Le ministre français des Affaires étrangères Jean-Noël Barrot a jeté un pavé dans la mare lors de son intervention dominicale sur RTL. “Nous observons des postures, des décisions qui sèment le doute sur les véritables intentions algériennes”, a-t-il déclaré, critiquant ouvertement le refus d’Alger de respecter les engagements bilatéraux établis en 2022.
La crise couve depuis l’été dernier. Le 30 juillet 2024, l’Algérie rappelle brutalement son ambassadeur à Paris, furieuse du soutien français au plan d’autonomie marocain sur le Sahara occidental. Un geste diplomatique fort, qui marque le début d’une série d’incidents. En décembre, la tension monte encore d’un cran. Le ministère algérien convoque l’ambassadeur français Stéphane Romatet et accuse directement la DGSE de mener des opérations de déstabilisation sur son territoire. “Des allégations totalement infondées et fantaisistes”, rétorque sèchement Barrot, qui dénonce une manœuvre politique.
Dans ce climat déjà électrique, un nouvel élément vient exacerber les tensions, à savoir l’arrestation de Boualem Sansal. L’écrivain franco-algérien croupit en prison depuis mi-novembre 2024 pour “atteinte à la sûreté de l’État”. Sa demande de libération, rejetée sans ménagement, provoque l’indignation de Paris. Le président Tebboune lui-même entre dans la danse, qualifiant publiquement l’auteur “d’imposteur” manipulé par la France, une accusation qui fait bondir la diplomatie française.
“Les raisons invoquées pour cette incarcération ne tiennent pas la route”, martèle Barrot, qui s’inquiète ouvertement de l’état de santé de l’écrivain septuagénaire. Mais Alger reste sourd aux protestations françaises. Le ministre algérien des Affaires étrangères, Ahmed Attaf, durcit même le ton en agitant la menace de nouvelles “mesures de rétorsion”.
La situation diplomatique semble dans l’impasse. D’un côté, l’Algérie maintient ses accusations de déstabilisation et refuse tout dialogue sur l’affaire Sansal. De l’autre, la France s’insurge contre ce qu’elle considère comme une violation flagrante des droits fondamentaux. “Pour tenir la feuille de route, il faut être deux”, assène Barrot, laissant entendre que les accords de 2022 sont désormais lettre morte.

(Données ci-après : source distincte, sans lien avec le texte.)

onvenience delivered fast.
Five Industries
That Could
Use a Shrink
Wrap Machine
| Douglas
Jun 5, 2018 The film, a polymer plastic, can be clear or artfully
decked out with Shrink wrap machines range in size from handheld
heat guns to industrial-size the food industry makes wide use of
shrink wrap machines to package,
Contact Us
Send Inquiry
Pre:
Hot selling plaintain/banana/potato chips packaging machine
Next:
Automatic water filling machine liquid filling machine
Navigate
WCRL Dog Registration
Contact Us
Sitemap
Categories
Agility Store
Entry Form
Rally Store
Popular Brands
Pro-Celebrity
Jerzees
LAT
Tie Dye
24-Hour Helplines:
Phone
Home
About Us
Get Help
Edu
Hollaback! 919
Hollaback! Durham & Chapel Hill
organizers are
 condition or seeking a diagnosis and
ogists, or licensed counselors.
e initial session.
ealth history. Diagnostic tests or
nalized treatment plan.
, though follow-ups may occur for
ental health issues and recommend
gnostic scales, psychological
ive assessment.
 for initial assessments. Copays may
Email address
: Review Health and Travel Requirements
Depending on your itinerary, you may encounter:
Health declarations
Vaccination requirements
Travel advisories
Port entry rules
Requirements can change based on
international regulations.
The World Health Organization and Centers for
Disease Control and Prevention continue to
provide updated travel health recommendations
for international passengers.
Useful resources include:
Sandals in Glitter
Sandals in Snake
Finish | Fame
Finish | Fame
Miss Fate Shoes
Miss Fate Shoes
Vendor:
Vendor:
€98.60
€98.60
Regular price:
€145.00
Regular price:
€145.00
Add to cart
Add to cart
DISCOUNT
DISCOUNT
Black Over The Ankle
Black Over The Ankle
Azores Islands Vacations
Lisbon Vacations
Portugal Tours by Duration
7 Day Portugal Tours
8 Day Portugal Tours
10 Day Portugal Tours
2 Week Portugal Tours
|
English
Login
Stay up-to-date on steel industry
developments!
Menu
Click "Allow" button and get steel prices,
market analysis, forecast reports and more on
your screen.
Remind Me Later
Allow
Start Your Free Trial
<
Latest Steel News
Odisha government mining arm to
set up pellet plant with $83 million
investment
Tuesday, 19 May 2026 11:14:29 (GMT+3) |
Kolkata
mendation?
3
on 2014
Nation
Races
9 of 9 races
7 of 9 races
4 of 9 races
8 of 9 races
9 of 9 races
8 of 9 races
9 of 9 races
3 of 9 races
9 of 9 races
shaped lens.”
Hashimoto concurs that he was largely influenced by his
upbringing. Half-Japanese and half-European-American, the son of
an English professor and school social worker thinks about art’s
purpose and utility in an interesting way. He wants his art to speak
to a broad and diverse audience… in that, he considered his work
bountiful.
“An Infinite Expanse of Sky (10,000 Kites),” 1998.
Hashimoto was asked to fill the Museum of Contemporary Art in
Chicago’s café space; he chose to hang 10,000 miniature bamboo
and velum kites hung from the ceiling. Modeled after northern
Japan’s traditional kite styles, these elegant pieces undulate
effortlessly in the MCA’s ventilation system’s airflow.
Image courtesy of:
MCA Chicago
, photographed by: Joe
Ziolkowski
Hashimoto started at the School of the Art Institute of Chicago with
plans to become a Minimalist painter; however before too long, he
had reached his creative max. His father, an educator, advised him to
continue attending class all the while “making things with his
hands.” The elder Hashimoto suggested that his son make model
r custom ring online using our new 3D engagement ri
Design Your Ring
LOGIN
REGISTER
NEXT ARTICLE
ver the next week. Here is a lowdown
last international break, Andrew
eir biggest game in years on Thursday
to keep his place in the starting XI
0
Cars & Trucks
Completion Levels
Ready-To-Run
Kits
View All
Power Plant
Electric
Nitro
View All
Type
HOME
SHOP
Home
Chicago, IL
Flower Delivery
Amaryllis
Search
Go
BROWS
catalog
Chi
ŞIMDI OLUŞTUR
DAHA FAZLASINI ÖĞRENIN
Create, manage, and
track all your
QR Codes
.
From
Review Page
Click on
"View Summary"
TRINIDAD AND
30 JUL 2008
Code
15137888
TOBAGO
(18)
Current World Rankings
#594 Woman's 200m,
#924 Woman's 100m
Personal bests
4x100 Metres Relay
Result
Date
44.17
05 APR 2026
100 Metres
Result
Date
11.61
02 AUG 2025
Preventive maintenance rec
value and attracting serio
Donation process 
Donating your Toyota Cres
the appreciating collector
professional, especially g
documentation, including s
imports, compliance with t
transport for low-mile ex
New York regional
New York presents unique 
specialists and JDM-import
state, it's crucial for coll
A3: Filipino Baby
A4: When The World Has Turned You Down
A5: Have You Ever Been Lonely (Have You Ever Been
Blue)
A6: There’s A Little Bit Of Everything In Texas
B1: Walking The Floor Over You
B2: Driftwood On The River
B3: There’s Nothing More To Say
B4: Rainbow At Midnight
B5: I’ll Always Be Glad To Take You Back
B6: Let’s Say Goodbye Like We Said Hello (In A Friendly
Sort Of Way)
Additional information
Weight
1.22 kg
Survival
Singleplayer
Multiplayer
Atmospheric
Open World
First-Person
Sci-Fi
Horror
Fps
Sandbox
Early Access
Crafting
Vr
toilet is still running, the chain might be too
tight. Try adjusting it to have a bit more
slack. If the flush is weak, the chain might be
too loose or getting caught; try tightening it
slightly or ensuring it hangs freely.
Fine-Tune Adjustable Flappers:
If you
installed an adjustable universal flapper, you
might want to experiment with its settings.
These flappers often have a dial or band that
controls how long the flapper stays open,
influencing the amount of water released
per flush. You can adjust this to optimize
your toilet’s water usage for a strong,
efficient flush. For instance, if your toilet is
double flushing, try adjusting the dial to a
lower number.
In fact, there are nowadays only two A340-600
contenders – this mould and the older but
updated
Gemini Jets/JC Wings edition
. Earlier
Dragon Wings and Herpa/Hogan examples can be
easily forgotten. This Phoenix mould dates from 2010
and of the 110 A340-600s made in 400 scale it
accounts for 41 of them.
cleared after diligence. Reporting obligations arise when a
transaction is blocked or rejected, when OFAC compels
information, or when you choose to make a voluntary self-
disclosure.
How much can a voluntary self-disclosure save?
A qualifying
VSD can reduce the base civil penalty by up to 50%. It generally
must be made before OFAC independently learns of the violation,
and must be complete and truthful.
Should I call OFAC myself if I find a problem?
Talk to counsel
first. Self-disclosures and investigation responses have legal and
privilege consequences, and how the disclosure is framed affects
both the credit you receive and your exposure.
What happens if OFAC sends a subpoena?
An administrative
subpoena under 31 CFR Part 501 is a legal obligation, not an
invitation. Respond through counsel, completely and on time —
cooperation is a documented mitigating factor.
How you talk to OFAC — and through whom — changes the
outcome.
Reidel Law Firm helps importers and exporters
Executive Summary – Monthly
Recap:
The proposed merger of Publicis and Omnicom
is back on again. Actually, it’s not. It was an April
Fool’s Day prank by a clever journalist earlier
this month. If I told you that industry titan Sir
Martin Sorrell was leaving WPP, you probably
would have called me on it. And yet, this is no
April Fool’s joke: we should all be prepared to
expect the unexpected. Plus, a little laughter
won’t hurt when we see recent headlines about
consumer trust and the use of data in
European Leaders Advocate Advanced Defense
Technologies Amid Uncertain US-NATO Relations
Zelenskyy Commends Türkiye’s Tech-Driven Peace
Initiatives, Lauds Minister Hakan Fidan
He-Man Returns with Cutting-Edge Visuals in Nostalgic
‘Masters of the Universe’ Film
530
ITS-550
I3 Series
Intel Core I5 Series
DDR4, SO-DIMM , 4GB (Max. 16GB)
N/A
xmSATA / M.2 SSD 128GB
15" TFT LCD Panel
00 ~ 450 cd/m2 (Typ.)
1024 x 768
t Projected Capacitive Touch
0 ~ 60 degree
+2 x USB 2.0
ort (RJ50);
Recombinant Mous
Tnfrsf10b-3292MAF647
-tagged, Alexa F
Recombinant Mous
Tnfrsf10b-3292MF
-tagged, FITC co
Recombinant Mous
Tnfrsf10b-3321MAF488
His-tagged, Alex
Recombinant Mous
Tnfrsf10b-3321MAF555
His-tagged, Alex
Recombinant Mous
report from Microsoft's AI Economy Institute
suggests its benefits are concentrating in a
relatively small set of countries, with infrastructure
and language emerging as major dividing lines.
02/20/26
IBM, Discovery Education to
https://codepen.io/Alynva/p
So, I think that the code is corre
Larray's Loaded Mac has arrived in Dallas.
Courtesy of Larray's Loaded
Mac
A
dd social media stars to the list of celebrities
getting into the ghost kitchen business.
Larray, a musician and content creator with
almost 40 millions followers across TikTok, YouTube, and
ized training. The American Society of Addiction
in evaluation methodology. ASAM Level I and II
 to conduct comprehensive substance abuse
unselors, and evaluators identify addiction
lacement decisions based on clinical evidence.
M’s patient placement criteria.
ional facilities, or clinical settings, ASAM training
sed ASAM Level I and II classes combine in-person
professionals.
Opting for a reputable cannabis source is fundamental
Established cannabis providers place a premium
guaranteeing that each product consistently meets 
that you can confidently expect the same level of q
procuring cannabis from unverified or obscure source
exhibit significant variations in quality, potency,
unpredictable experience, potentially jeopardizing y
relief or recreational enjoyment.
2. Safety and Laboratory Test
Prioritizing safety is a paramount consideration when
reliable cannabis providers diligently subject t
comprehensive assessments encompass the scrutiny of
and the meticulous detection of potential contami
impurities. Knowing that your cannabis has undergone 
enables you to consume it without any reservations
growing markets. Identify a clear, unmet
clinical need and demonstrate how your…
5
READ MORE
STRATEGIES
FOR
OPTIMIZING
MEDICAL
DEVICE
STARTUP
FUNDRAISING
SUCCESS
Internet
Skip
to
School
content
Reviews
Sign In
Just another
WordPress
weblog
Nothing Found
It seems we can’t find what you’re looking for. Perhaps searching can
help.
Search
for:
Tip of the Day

Cette crise révèle que les relations entre la France et l’Algérie demeurent fragiles. Les désaccords historiques, les tensions régionales et le dossier du Sahara occidental empêchent toujours d’établir un véritable dialogue. Sur ce point, Barrot est catégorique : “Nous souhaitons entretenir les meilleures relations avec l’Algérie, mais pas à n’importe quel prix”. Une déclaration qui ne fait qu’accentuer les tensions déjà vives entre les deux pays.